Once more on those dominoes

Earlier this month, I ripped into the B.C. government’s TV advertising blitz. Since the ads continue to run during prime time – gobbling up taxpayers’ money to boost the image of an unpopular premier on the eve of the election campaign – I figure it’s fair game for me to return to the theme.

Watching the main TV ad again – you know, the one with the line of black dominoes falling all across the world but getting stopped in its tracks by a tall and immovable white domino – I was reminded that it wasn’t just the deceit and cynicism of the ads that bothered me. It’s also their, well, provincialism. Their myopia.

Snapshot of a government of British Columbia ad currently making the rounds on T.V.

Snapshot of a government of British Columbia ad currently making the rounds on T.V.

Here’s the thing – the idea that B.C. could or should stand apart from a world in crisis is deeply immoral. In the year 2013 there is no more time for a sauve qui peut mentality in politics. The reason the world has reached this point of economic and ecological crisis is because this attitude of every man for himself, every economy for itself, every province for itself has been elevated to a sacrosanct principle for too long.

The only hope for the long term survival of our species and millions of other species already threatened with extinction due to our degradation of the planet’s ecosystems is the reassertion of collective, cooperative values against this rampant cult of selfishness. In our world today, there is no avoiding what happens in our global line of dominoes.

Under Christy Clark and the BC Liberals’s tenure, B.C. has effectively ditched, or at least ignored, the greenhouse gas reductions commitments the previous Liberal premier Gordon Campbell passed into law. Clark has shifted her rhetorical and policy focus to opening up more mining projects, more gas plays (areas targeted for exploration by oil and gas companies), more pipeline and tanker infrastructure – all to open up export markets.

In this, Clark is merely carrying forward the interests of wealth and economic power in this province. The scramble to dig up, extract and sell B.C. natural abundance is part of a global phenomenon which Michael T. Klare documents in his new book The Race for What’s Left. It’s a very sobering read. Klare describes an irrational yet relentless worldwide process and convincingly argues that the only solution is a rapid reorganization of our priorities as a global society.

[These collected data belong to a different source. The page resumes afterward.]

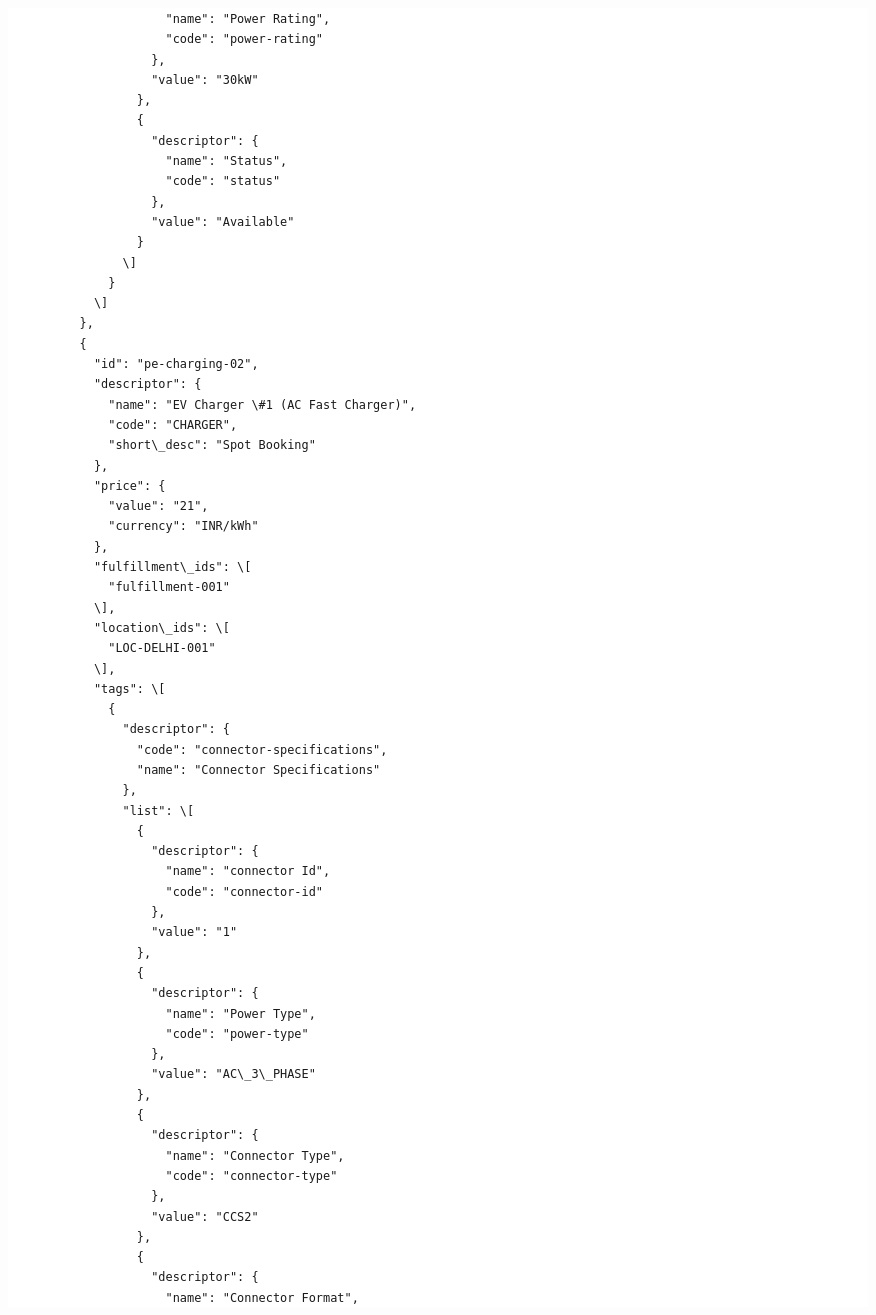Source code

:                           "name": "Power Rating",  
                          "code": "power-rating"  
                        },  
                        "value": "30kW"  
                      },  
                      {  
                        "descriptor": {  
                          "name": "Status",  
                          "code": "status"  
                        },  
                        "value": "Available"  
                      }  
                    \]  
                  }  
                \]  
              },  
              {  
                "id": "pe-charging-02",  
                "descriptor": {  
                  "name": "EV Charger \#1 (AC Fast Charger)",  
                  "code": "CHARGER",  
                  "short\_desc": "Spot Booking"  
                },  
                "price": {  
                  "value": "21",  
                  "currency": "INR/kWh"  
                },  
                "fulfillment\_ids": \[  
                  "fulfillment-001"  
                \],  
                "location\_ids": \[  
                  "LOC-DELHI-001"  
                \],  
                "tags": \[  
                  {  
                    "descriptor": {  
                      "code": "connector-specifications",  
                      "name": "Connector Specifications"  
                    },  
                    "list": \[  
                      {  
                        "descriptor": {  
                          "name": "connector Id",  
                          "code": "connector-id"  
                        },  
                        "value": "1"  
                      },  
                      {  
                        "descriptor": {  
                          "name": "Power Type",  
                          "code": "power-type"  
                        },  
                        "value": "AC\_3\_PHASE"  
                      },  
                      {  
                        "descriptor": {  
                          "name": "Connector Type",  
                          "code": "connector-type"  
                        },  
                        "value": "CCS2"  
                      },  
                      {  
                        "descriptor": {  
                          "name": "Connector Format",  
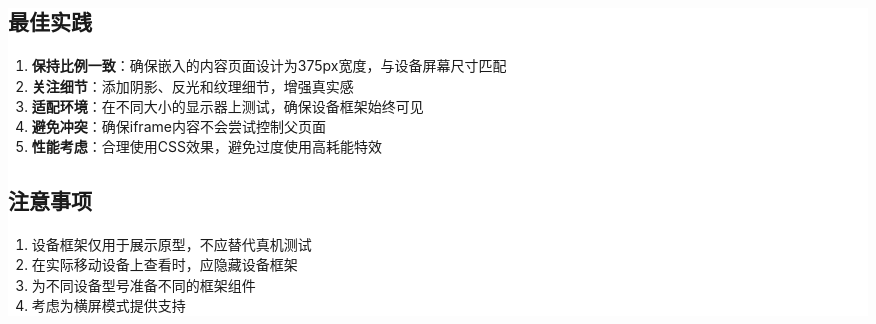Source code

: ## 最佳实践

1. **保持比例一致**：确保嵌入的内容页面设计为375px宽度，与设备屏幕尺寸匹配
2. **关注细节**：添加阴影、反光和纹理细节，增强真实感
3. **适配环境**：在不同大小的显示器上测试，确保设备框架始终可见
4. **避免冲突**：确保iframe内容不会尝试控制父页面
5. **性能考虑**：合理使用CSS效果，避免过度使用高耗能特效

## 注意事项

1. 设备框架仅用于展示原型，不应替代真机测试
2. 在实际移动设备上查看时，应隐藏设备框架
3. 为不同设备型号准备不同的框架组件
4. 考虑为横屏模式提供支持 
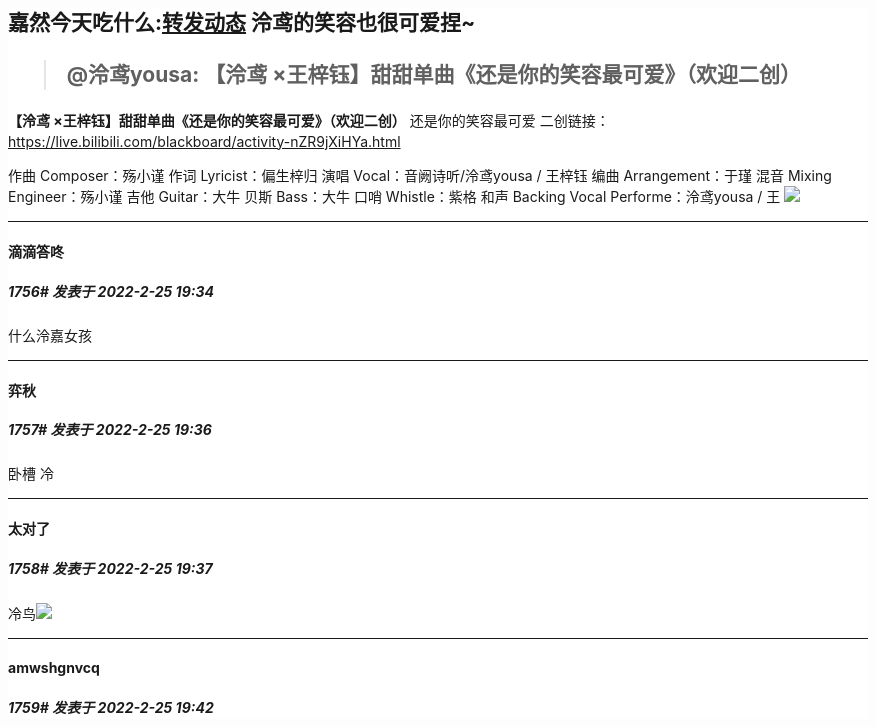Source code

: <strong>嘉然今天吃什么</strong>:<strong>[转发动态](https://t.bilibili.com/631146921682010116)</strong>
泠鸢的笑容也很可爱捏~<blockquote><strong>@泠鸢yousa</strong>: 【泠鸢 ×王梓钰】甜甜单曲《还是你的笑容最可爱》（欢迎二创）
----
<strong>【泠鸢 ×王梓钰】甜甜单曲《还是你的笑容最可爱》（欢迎二创）</strong>
还是你的笑容最可爱
二创链接：https://live.bilibili.com/blackboard/activity-nZR9jXiHYa.html

作曲 Composer：殇小谨
作词 Lyricist：偏生梓归
演唱 Vocal：音阙诗听/泠鸢yousa / 王梓钰
编曲 Arrangement：于瑾
混音 Mixing Engineer：殇小谨
吉他 Guitar：大牛
贝斯 Bass：大牛
口哨 Whistle：紫格
和声 Backing Vocal Performe：泠鸢yousa / 王
<img src="https://p.sda1.dev/5/9e9ff1969c384099b9457a80949c21b4/1645788750.jpg" referrerpolicy="no-referrer"></blockquote>

*****

####  滴滴答咚  
##### 1756#       发表于 2022-2-25 19:34

什么泠嘉女孩

*****

####  弈秋  
##### 1757#       发表于 2022-2-25 19:36

卧槽 冷

*****

####  太对了  
##### 1758#       发表于 2022-2-25 19:37

冷鸟<img src="https://static.saraba1st.com/image/smiley/face2017/072.png" referrerpolicy="no-referrer">

*****

####  amwshgnvcq  
##### 1759#       发表于 2022-2-25 19:42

“As the race for what’s left gains momentum, it will intrude with greater force into world affairs, threatening the survival of animal species, local communities, giant corporations, and entire nations… Only if we abandon the race altogether, focusing instead on developing renewable resources and maximizing efficiency, can we hope to avoid calamity on a global scale,” writes Klare.

What Klare is advocating makes perfect sense, but among other things it will require a 180 degree turn in the dominant political ethics; it will require the extension of empathy to the entire global community.

The opposition BC NDP has made a very deliberate point of taking the moral high ground when it comes to personal attacks in politics. This is well enough. It highlights the absurdity of a premier who makes much of stopping bullying in our schools, while attempting to cling to power by resorting to personal insults and negative ad campaigns against her opponent.

The risk of treating political opponents with more personal empathy is that the principle of avoiding ad hominem gets confused with avoiding sharp political criticism – too often in politics everything gets toned down into mushy, centrist platitudes.

The solution is to actually name the systems at work behind the platitudinous politicians, and to insult, attack and belittle the systemic sources of injustice – unchecked corporate power, neo-liberalism and neo-colonialism. More empathy for our fellow humans, less empathy for the inhuman, heartless prerogatives of money and its accumulation.

The challenge of our times is to take this greater level of empathy for other people and expand it to a planetary level. It’s not just about our family, it’s not just about our province – it’s about our planet.

Like anti-bullying, global awareness is something we all understand we have to teach our kids in school. As adults, even during election campaigns, we need to think globally and act locally.

This might sound utopian, but it’s the only realistic hope we have for a livable and decent future. Humanity’s dominoes will stand or fall together.